I have a front wheel stud that needs to be replaced. I originally thought that it's going to be an easy process..... just knock it out and replace. On removing my front wheel.... I now think it's gonna require a bit more work. Any ideas on how to replace a front wheel stud on a 95 160 Sentra.

Thanks!


----------



## jer28 (Jan 20, 2003)

Please read "stripped lug nuts" it is roughly 20 posts down the page. The most recent post is one of the best ways to correct your situation. Good luck


----------



## japin (Mar 10, 2004)

Is this a problem with this model Sentra? I have had to replace a few of these because they have stripped, easy to do but just a pain in the ass.


----------



## NismoSentra13 (Mar 3, 2004)

japin said:


> Is this a problem with this model Sentra? I have had to replace a few of these because they have stripped, easy to do but just a pain in the ass.


I don't know if it is the same as a 1993, but when i had a lug stripped out i used a cutting torch and melted it out.

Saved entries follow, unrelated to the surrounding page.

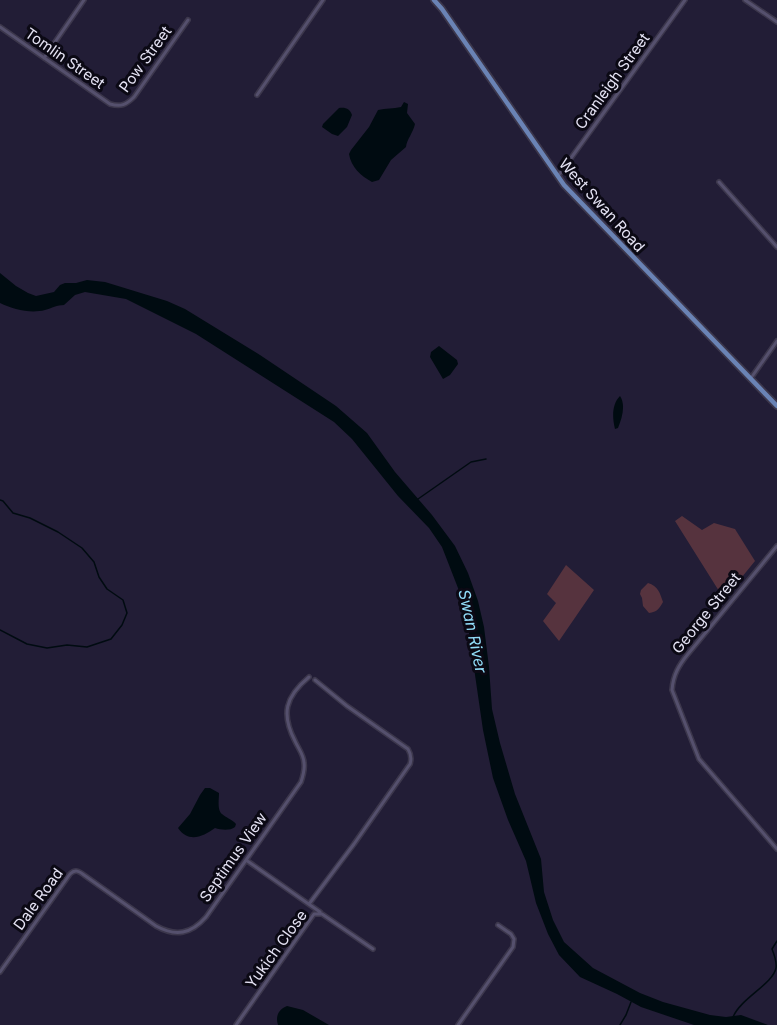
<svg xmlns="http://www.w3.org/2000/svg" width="777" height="1025" font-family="Inter,sans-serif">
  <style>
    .green { fill: #56333e }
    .water { fill: #000b11 }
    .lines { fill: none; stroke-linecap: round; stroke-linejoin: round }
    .stream { stroke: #000b11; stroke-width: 1.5 }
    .minor-casing { stroke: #3c374c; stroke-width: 6 }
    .major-casing { stroke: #3c374c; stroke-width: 8 }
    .minor { stroke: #55506d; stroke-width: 3 }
    .major { stroke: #6a83b5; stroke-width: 4.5 }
    .labels { text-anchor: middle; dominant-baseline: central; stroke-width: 6; stroke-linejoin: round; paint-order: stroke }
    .street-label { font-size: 15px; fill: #e5e3f4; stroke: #0b0914 }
    .water-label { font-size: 16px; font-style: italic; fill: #91dcf8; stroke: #0b0914 }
  </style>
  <rect width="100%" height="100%" fill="#221d36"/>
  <!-- green -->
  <path class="green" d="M 682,516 L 702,530 L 714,523 L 735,529 L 755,561 L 724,599 L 675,521 Z
    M 566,565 L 594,590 L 559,641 L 543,621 L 556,603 L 547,594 Z
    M 648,583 C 658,586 660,593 663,602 C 659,609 657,612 649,613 L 643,606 L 642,598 L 640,594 L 641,590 Z"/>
  <!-- water -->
  <path class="water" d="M 404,102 L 408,104 L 407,113 L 415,124 C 413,133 407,139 406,147 L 391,160 L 379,180 L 372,182 C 361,176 351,167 349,154 L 351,150 L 369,127 L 378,110 C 386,108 393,109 401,107 Z
    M 339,108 C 346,107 350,109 352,115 L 347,127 L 338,136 L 332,134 L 322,127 L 323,124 Z
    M 0,273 L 16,286 L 28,293 L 36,296 L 54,292 L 60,285 L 65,283 L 76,283 L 87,280 L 105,282 L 167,301 L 185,309 L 260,355 L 336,406 L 367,433 L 395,472 L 432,515 L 455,546 L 468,573 L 478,601 L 484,627 L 489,667 L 492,709 L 500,743 L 515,794 L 541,859 L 544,892 L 553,920 L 564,942 L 593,968 L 640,993 L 663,1002 L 710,1015 L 726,1017 L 741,1015 L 768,1025 L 694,1025 L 641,1007 L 617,994 L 580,977 L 559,955 L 548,934 L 536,903 L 526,861 L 508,820 L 493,778 L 483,730 L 465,606 L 442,547 L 429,528 L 398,496 L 352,439 L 334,422 L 196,334 L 126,299 L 85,292 L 75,295 L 64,305 C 57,305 52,308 45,310 C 30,314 13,309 0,303 Z
    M 439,346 L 457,360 L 458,364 L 450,375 L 443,379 L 430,357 L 431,352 Z
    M 620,396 C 626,405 622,418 618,428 L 615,429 C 612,417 612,404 620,396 Z
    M 205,788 L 210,788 L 219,793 C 219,799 217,810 222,814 C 226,818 232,819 236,824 L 235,827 C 230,831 221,830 215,828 C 203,837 188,843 178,828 L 190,814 L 200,795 Z
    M 287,1006 L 303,1010 L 329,1025 L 278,1025 C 275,1016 279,1009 287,1006 Z"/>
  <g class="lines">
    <!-- stream -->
    <path class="stream" d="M 418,499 L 471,462 L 486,459
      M 0,500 L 3,501 L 13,513 L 30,518 L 58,532 L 82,548 L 94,562 L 99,577 L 107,589 L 123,600 L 127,613 L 122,625 L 111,639 L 87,647 L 67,645 L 47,648 L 27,644 L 0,630
      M 733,1017 C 741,998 773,984 776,968 C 777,962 774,954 772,949 L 777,941
      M 620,1025 L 626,1015 L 631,1002"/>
    <defs>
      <path id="minor" d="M 745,0 L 777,22
        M 0,27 L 110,104 C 121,107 126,105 134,97 L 188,20
        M 44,58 L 84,0
        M 257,95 L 323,0
        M 558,176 L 685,0
        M 719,182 L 777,247
        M 751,378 L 777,341
        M 777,546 L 688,654 C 679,665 673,675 672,690 L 699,759 L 777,849
        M 246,860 L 320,912
        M 309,904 L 354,844 L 410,764 C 412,758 411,754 408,749 L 347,706 L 315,680
        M 0,972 L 70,874 C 75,869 79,871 84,875 L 156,926 C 176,937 191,934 206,917 L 301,782 C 303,776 305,769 304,763 C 304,755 298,748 295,741 C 281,714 285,697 309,677
        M 236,1025 L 314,914 L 322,914 L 373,949
        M 458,1025 L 513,947 L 514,939 L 511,934 L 498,925"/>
      <path id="major" d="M 434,0 L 442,9 L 564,185 L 777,406"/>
    </defs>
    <!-- minor casing -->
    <use href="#minor" class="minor-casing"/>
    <!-- major casing -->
    <use href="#major" class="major-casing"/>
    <!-- minor -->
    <use href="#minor" class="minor"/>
    <!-- major -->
    <use href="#major" class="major"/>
  </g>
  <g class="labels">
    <!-- street labels -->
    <g class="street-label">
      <text transform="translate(65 58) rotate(35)">Tomlin Street</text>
      <text transform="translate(145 59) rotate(-54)">Pow Street</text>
      <text transform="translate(612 81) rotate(-54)">Cranleigh Street</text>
      <text transform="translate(602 205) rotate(48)">West Swan Road</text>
      <text transform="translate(706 613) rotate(-51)">George Street</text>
      <text transform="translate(233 857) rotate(-55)">Septimus View</text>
      <text transform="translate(38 899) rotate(-54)">Dale Road</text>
      <text transform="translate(276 949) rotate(-54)">Yukich Close</text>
    </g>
    <!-- water labels -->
    <g class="water-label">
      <text transform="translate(473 631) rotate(78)">Swan River</text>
    </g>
  </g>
</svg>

It did not mess anything up or anything and all was good. If you don't trust yourself with a cutting torch then you can use a air hammer to knock it out. If you don't have that also you can just use a flathead screwdriver and a hammer. If that doesn't work then take it to a professional.


----------



## jer28 (Jan 20, 2003)

Not a known problem with our car or probally any make/model car. More than likly at some point in time your vehicle was in a shop or garage being serviced. At alot of places they just use the straight impact gun to tighten the lugnuts because it is quicker. The proper way to tighten your lugnuts is with a torque wrench and no extensions if possible. I believe my 98 sentra wants 89 ft lbs, it is found in the haynes or chiltons manual (or fsm, if your lucky enough to have one) if you need the exact number.
Any ways glad to hear you got them changed out, just be careful when you tighten them. :thumbup:


----------



## extech (Mar 17, 2004)

Vin said:


> I have a front wheel stud that needs to be replaced. I originally thought that it's going to be an easy process..... just knock it out and replace. On removing my front wheel.... I now think it's gonna require a bit more work. Any ideas on how to replace a front wheel stud on a 95 160 Sentra.
> 
> Thanks!


I bellieve the hub has to be removed before this can be accomplished
this would ( I think) require removing the axle nut, and on the late 80,s
models you had to used a slide hammer to remove the spindle,


----------



## Nostrodomas (Jun 15, 2002)

You dont need to remove the axle to remove a wheel stud. There is a spot in the dust cover, just big enough to pound out the stud.
Just remove the tire, and find the spot in the cover behind the rotor, then line up the stripped stud, take a large hammer to it. It will come off. 
While you have your wheel off, apply some lithium greese to the studs, to prevent thread lock.


----------



## Cipher-UG (Nov 26, 2003)

Nostrodomas said:


> You dont need to remove the axle to remove a wheel stud. There is a spot in the dust cover, just big enough to pound out the stud.
> Just remove the tire, and find the spot in the cover behind the rotor, then line up the stripped stud, take a large hammer to it. It will come off.
> While you have your wheel off, apply some lithium greese to the studs, to prevent thread lock.


yep, with an impact wrench the whole ordeal only takes like 10 maybe 15 min. Real quick on a lift especially. good luck


----------